Auf Station ist Kontinuität wichtig. Ein Stationsarzt hat den Überblick über ihre Patienten, die Fäden laufen bei ihm zusammen und würde er kurzfristig durch jemand anderes vertreten, wird das Auswirkungen auf die Patientenbehandlung haben. Die Arbeit muss gründlich gemacht werden, Fehler können verheerende Auswirkungen haben und Sorgfalt braucht Zeit.
Für mich aber am Wichtigsten: Der Kostenfaktor hält uns im eisernen Griff. Es gibt in manchen Kliniken Stationssekretäre, die den Assistenzärzten administrative Arbeit abnehmen können. So wird die Arbeitslast reduziert, aber das kostet. Ebenso kostet es, mehr Assistenzärzte einzustellen, um die Arbeitslast besser zu verteilen. Wir sind alle im Sparzwang. Die Spitallisten hängen wie ein Damoklesschwert über unseren Köpfen – wer nicht günstig genug ist, fliegt von der Liste. Die Schraube wird immer enger angesetzt – es reicht nicht, gut dazustehen, man muss besser dastehen als die anderen, denn das Schlusslicht droht zu fliegen.
Bleibt die Frage, warum wir das mit uns machen lassen. Pflichtbewusstsein? Angst? Die Hoffnung, dass es ja nach ein paar Jahren vorbei ist? Oder weil es uns einfach so beigebracht wurde und wir es nicht anders kennen? Weil die Gesetze nun mal so sind und wir keine starke Lobby haben, die für uns kämpft?
Auch wenn ich mir die Frage seit fünf Jahren stelle, eine richtige Antwort habe ich nicht.

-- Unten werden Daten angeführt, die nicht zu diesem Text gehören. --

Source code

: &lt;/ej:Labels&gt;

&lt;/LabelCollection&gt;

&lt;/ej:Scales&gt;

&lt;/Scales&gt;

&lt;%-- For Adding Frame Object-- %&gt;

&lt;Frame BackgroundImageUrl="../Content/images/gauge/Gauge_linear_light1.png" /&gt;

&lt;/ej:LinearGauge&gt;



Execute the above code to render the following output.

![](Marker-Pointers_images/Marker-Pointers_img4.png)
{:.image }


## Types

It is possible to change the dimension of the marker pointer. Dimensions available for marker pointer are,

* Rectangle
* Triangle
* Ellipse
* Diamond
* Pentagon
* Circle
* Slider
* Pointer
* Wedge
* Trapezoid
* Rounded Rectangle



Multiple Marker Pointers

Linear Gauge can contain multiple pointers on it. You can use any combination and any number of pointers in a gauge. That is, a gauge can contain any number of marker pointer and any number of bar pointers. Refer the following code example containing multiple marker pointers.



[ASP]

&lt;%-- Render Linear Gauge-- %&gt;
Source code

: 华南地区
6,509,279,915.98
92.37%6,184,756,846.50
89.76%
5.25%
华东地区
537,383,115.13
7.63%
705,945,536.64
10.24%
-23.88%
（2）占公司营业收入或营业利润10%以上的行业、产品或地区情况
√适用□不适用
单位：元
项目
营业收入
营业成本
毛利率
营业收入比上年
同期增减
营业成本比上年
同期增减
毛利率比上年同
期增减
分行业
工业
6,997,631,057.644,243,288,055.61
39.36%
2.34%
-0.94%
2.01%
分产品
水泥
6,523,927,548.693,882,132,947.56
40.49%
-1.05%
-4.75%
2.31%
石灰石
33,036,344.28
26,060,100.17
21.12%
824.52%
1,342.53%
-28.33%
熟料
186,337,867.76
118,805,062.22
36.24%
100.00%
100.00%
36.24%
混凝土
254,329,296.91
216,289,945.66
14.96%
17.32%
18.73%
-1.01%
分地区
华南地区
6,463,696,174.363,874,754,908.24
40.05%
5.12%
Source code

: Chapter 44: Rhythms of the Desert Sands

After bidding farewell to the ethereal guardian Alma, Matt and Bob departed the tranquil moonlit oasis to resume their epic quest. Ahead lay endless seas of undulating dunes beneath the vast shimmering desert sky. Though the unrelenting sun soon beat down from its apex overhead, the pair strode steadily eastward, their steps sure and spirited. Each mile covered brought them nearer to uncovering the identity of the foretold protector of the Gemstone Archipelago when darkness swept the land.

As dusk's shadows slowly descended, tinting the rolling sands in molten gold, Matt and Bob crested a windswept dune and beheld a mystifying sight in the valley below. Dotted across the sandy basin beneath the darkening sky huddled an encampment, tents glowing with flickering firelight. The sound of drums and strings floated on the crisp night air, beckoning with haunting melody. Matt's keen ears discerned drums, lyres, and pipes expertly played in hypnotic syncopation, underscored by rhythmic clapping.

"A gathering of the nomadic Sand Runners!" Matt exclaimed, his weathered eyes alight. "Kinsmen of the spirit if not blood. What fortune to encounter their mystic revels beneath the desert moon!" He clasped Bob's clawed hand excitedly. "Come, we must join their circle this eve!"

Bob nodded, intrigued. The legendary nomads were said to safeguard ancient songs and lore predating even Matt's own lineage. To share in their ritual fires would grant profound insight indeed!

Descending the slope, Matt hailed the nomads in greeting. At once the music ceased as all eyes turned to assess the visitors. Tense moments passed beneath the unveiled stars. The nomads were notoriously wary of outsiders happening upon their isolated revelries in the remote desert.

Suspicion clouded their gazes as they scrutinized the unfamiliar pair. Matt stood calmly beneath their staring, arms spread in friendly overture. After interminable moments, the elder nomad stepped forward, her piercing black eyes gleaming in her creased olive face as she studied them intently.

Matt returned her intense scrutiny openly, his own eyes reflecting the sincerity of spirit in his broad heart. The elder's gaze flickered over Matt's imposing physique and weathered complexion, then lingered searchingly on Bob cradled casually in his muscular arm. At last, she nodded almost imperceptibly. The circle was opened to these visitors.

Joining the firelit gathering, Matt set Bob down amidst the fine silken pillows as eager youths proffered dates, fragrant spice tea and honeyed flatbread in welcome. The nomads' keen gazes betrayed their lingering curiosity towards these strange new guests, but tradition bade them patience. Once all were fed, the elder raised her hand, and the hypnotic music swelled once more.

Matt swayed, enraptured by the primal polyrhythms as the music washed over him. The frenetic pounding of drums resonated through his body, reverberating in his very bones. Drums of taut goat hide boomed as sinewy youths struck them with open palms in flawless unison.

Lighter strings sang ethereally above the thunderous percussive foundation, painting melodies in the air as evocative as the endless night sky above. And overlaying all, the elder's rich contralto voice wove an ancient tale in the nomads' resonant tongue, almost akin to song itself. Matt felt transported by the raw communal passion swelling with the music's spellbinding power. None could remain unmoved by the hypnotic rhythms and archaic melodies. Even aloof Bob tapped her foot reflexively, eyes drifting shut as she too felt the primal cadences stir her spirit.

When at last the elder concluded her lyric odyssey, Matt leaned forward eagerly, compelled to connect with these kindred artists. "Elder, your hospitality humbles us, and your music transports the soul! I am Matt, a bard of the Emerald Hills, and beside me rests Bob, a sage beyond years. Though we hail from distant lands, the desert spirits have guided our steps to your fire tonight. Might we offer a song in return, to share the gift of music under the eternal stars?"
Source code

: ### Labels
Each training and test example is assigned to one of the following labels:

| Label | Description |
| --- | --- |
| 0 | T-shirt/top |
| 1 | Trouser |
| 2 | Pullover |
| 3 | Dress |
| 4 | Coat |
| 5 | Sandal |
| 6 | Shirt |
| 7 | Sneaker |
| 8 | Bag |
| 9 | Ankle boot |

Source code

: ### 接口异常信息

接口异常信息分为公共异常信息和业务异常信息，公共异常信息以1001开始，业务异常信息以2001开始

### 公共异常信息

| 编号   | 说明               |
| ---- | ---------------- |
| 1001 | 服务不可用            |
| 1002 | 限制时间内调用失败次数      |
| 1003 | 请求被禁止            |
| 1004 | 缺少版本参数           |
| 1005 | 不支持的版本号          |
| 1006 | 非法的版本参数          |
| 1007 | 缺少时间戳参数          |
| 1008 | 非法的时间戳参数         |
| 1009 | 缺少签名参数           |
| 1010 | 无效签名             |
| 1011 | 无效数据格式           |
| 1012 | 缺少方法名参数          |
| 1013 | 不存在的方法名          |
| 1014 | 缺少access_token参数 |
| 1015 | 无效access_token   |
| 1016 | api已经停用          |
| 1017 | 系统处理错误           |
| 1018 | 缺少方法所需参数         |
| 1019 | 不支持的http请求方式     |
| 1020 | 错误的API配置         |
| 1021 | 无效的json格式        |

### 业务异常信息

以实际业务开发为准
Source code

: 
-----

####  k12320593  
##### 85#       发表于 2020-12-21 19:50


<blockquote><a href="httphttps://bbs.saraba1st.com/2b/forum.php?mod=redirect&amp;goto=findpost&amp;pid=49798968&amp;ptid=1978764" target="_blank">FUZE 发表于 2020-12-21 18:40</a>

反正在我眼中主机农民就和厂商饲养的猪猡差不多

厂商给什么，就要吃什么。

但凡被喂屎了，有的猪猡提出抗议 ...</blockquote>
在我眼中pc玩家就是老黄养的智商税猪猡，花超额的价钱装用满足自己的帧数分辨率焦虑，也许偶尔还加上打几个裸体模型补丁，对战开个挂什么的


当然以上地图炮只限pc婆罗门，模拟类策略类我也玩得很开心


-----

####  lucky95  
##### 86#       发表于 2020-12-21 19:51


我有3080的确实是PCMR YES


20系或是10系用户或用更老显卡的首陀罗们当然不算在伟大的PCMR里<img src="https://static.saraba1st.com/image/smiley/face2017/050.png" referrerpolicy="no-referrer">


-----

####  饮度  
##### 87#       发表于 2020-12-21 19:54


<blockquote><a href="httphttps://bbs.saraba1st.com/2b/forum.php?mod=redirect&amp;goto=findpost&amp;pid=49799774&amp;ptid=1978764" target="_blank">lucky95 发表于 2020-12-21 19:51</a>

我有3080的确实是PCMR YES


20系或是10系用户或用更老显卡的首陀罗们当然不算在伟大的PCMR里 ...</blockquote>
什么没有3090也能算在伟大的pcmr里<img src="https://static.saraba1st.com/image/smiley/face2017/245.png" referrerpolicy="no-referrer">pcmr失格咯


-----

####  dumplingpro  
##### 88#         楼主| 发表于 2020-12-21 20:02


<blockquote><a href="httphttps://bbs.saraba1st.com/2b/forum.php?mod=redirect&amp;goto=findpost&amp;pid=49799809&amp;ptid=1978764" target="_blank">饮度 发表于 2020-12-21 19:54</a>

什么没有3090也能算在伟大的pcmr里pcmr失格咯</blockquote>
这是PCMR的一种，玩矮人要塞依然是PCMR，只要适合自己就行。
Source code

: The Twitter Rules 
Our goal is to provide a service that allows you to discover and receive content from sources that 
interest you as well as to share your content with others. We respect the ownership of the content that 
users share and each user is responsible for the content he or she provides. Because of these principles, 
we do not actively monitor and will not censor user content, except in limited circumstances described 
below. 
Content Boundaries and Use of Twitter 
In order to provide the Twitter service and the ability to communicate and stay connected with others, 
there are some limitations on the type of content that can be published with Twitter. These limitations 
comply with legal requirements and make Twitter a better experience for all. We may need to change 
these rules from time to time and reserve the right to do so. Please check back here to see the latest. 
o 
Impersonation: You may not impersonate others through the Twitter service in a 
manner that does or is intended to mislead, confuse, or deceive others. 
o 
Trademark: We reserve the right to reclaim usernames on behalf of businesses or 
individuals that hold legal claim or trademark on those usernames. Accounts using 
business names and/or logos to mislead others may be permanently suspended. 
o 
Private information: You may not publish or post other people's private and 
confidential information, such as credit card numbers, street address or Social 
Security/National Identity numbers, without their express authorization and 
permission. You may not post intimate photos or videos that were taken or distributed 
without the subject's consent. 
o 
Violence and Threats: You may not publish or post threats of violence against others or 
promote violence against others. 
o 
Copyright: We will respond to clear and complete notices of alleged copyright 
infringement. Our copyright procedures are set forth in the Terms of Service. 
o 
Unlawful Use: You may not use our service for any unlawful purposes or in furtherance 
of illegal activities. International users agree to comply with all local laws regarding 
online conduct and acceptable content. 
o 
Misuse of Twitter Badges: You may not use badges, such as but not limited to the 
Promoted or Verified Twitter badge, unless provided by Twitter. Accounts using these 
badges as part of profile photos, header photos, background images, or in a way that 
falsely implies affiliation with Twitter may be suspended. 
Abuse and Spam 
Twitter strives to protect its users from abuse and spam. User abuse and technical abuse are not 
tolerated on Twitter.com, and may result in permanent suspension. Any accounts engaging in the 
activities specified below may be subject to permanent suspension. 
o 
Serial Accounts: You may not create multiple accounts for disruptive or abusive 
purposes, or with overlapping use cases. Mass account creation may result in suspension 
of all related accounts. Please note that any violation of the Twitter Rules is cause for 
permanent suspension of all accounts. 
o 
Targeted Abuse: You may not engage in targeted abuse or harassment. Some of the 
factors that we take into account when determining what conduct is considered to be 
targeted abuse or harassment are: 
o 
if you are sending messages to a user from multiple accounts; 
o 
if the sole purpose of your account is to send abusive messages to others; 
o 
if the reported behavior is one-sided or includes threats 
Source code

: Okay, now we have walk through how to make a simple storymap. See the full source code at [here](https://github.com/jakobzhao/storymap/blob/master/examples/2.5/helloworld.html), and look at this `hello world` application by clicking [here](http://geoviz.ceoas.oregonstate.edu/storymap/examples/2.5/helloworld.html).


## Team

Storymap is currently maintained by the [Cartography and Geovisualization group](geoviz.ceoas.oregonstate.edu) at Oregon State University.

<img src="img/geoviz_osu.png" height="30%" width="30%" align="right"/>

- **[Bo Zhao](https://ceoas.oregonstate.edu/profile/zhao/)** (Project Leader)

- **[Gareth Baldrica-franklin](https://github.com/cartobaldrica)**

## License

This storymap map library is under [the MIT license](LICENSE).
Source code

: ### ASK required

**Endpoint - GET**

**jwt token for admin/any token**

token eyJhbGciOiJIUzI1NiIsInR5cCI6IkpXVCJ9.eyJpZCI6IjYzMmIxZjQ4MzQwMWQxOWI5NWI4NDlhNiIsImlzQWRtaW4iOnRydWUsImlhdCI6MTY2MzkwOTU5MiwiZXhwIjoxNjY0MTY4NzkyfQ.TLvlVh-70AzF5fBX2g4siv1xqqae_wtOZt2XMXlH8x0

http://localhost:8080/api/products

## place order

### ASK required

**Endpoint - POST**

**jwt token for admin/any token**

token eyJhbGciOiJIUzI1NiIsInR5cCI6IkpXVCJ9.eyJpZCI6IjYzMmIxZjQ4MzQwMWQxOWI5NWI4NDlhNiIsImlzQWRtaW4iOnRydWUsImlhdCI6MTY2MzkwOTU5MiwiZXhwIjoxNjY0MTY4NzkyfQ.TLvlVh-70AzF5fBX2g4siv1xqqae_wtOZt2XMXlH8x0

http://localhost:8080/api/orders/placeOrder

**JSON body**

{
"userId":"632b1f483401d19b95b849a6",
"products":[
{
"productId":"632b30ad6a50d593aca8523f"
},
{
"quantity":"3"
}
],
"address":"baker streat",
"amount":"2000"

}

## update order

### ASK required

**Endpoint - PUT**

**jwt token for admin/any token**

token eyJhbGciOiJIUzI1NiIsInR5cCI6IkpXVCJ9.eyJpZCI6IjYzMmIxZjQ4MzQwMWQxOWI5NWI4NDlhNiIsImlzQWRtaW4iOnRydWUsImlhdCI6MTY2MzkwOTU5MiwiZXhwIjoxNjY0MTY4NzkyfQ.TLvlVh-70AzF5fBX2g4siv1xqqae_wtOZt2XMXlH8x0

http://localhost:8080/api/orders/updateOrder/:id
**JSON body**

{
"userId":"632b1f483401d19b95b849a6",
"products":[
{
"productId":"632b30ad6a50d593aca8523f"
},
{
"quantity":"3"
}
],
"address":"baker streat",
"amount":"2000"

Wäre ich jedoch Patientin, würde ich mich fragen, ob ich mich wohl fühlen würde, unter diesen Umständen behandelt zu werden. Oder ob ich da mal Veränderungen fordern würde, statt der heute vorherrschenden Haltung: „Ich will alles, aber es darf nichts kosten“.
Wenn ich in ein Flugzeug steige, kann ich erwarten, dass mein Pilot ausgeschlafen ist, denn die Ruhevorschriften für ihn sind recht streng. Vielleicht sollte ich dasselbe auch erwarten dürfen, wenn es um meine Gesundheit geht – und die dafür nötigen gesetzlichen Veränderungen entsprechend einfordern.